[設問一覧]
• A. Arduino に関する抜粋によれば、家電のような用途にラズパイが使えないのはなぜか。抜粋が示す理由を1〜3文で説明せよ。
• B. Arduino に関する抜粋を、その最後の文の後から書き継げ。

アルディーノ - Arduino, ESP-WROOM-02 ▲factory top


 

はじめに 2023 Jun 21-23

制御系には、 常時通電ではなくその都度電源が入り、 さらに即座に動作して欲しい用途が考えられます。 Single Board Computer であるラズパイは機能的には申し分ありませんが、 電源を入れてから Linux OS が起動するまでしばらく時間がかかります。 Android OS のスマホですら電源オン(hard boot)からだと 起動まで少し時間がかかります。

家電ぽい用途では、 使わない時は電源は完全にオフとかコードが抜かれていたりするくせに、 電源を入れると即座に動作することが要求されたりします。 このような用途にはラズパイは使えません。

ラズパイのような汎用 OS は搭載されておらず、 代りに専用機能のソフトウェアが搭載され、 電源投入と同時に目的の動作をするいわゆる Single Board Mycon が必要になります。

このような用途にもいろいろなソリューションがありますが、 ハードウェア、ソフトウェア共にネット上の情報量の多さから Arduino を第一候補にしました。

Arduino Uno R3

 

wifi が使えて Arduino 互換の ESP-WROOM-02

思いつく家電用途は幾つかありますが、 たとえ単純な機能であっても、それを制御したり状態を把握するために、 家のPCやラズパイ、スマホなどと wifi 接続出来ることは必要になります。 ちなみに Arduino には当初 wifi はありませんでした。 その後 Arduino Uno Rev4 Wifi になり wifi 機能が搭載されました。

実際に何かに組込んで使う場合、 上の写真のような Arduino をそのまま組み込んで使うことは、 コスト的にもサイズ的も無駄が多いように思います。 Arduino には開発に必要な機能が一通り搭載されていますが、 電源コンバータや有線系の通信機能など、 実使用時に場合によっては使わない機能もあります。 試作のみとか開発時間最優先などの場合は Arduino そのままもあり得ますが、 実際に組込む時は、基本 Chip と必要な周辺 Chip だけの方がスマートです。

[提供項目]
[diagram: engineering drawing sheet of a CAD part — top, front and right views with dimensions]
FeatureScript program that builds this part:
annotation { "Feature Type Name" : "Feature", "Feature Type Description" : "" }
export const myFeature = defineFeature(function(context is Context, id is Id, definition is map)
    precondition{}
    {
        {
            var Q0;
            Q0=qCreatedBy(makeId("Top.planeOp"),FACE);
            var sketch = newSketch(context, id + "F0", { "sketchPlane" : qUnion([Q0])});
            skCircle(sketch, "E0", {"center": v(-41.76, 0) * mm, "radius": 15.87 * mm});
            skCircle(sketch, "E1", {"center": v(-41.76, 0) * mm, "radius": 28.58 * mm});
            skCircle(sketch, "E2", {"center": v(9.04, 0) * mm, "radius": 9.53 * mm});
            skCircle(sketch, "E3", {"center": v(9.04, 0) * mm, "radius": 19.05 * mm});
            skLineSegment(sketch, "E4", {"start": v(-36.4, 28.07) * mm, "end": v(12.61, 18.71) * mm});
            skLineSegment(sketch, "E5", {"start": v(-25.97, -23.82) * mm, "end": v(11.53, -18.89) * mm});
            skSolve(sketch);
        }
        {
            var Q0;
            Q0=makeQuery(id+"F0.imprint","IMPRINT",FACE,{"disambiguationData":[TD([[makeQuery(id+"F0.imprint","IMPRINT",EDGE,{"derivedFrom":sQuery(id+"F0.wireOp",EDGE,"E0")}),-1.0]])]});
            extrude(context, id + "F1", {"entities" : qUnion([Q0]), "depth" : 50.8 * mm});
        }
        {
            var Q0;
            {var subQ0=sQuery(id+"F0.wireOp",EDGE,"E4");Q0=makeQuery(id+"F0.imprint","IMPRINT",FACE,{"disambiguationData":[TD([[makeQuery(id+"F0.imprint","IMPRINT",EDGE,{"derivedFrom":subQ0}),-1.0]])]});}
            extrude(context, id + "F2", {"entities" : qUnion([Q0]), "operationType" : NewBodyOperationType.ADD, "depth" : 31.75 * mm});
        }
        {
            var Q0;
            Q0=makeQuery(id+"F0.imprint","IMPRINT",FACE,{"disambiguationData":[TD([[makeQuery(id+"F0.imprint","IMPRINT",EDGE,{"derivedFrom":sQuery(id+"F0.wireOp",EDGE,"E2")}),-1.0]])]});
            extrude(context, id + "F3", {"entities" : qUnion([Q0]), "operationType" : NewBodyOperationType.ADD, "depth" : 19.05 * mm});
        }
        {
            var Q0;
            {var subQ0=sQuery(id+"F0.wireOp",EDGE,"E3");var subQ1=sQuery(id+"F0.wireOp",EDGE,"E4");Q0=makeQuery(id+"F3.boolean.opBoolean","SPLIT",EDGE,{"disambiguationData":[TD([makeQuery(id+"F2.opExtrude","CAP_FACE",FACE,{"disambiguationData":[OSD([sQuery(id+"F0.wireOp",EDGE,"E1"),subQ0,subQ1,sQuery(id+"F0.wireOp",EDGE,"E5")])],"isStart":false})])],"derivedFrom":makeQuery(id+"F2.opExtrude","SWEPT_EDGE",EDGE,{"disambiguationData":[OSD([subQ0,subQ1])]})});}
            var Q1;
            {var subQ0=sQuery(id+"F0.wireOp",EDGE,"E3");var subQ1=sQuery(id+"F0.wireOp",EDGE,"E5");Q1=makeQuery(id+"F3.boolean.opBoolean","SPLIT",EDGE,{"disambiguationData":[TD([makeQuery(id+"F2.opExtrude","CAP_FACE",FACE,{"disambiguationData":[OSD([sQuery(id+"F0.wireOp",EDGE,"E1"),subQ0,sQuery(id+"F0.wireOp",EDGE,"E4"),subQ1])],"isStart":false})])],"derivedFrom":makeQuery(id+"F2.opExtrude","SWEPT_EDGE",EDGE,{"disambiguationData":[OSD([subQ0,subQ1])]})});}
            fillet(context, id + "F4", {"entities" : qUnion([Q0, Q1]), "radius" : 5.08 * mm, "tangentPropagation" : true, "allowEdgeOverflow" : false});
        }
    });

[設問別の結果]
• A. 家電のような用途では、使わない時は電源が完全にオフだったりコードが抜かれていたりするのに、電源を入れると即座に動作することが求められます。ラズパイは電源を入れてから Linux OS が起動するまでしばらく時間がかかるため、こうした用途には使えません。

• B.
ところで、超シンプルな組込みソリューションとして PIC (Peripheral Interface Controller) マイコンがあります。 wifi が不要ならこれで済みますが、 これに wifi を加えていたらシンプルさは薄れます。 ちなみに Arduino に乗っているマイコンも PIC と言えます。

以上のような考察の結果、 wifi が使え Arduino 互換である ESP-WROOM-02 を使うことにしました。 尚、後継でより高性能の ESP32-WROOM-32 が出ていますが、 前者で機能的に十分と考えました。

ESP-WROOM-02 Wi-Fi モジュール

ただしこのままでは半田付けすら困難なので、 実際には SWITCH SCIENCE が出しているピッチ変換済モジュールを使います。 以下のどちらも ESP-WROOM-02 Wi-Fi モジュールをそのままマウントし、 必要な端子を 2.54mm ピッチのピンホールランドに導いています。

ピッチ変換済みモジュール《フル版》

ピッチ変換済みモジュール《シンプル版》

開発ボード 2023 July 6-7

ソフトウェア開発に欠かせない開発ボード。 Windows PC と通信しプログラムをブートしたり操作や情報を得るための USB ポート、 USB 5V 電源を内部の 3.3V に変換する電源コンバータ、 リセットスイッチとプログラムブートスイッチ等を持ちます。 身近なものとしては、以下の秋月電子やスイッチサイエンスの開発ボードがあります。 どちらもソフトウェア開発には Arduino の標準開発環境がそのまま使えます。

秋月電子 ESP-WROOM-02 開発ボード

SWITCH SCIENCE ESP-WROOM-02 開発ボード

 

さて、実際に組み込む際に、 この開発ボードをそのまま使うことも出来ますが、 Arduino と同じ理由で無駄があります。 そこで開発ボードと同じ機能を持ったものを、 実際に組み込む ESP-WROOM-02 モジュールを使い、 ブレッドボードで作ることにしました。 プログラム開発後はプログラムが書き込まれた ESP-WROOM-02 モジュールをブレッドボードから引き抜いて、 そのまま実機に差して使います。

構成パーツ
ブレッドボード
FT231XS USB-シリアル変換ボード
TPS62827搭載 降圧コンバータ(3.3V/2A)
ESP-WROOM-02 ピッチ変換済みモジュール《フル版》(前出)
ブレッドボード用ジャンパー線

ブレッドボードにパーツをレイアウトした状態の ESP-WROOM-02 開発ボード
左側 USB 端子、リセットとブートのタクトスイッチ、黒い点線内は「遊び場」です

ジャンパー線で結線し完成です

サイズ感はこんな感じです

 

開発ボード回路、秋月電子の ESP-WROOM-02 開発キット等の回路も参考にしました。

 

開発環境セットアップとLチカまで 2023 July 14

  • Arduino 標準開発環境の「スケッチ」を使い Arduino としてプログラムします
  • ESP-WROOM-02 に最初に入っている AT コマンド群は使いません(消去されます)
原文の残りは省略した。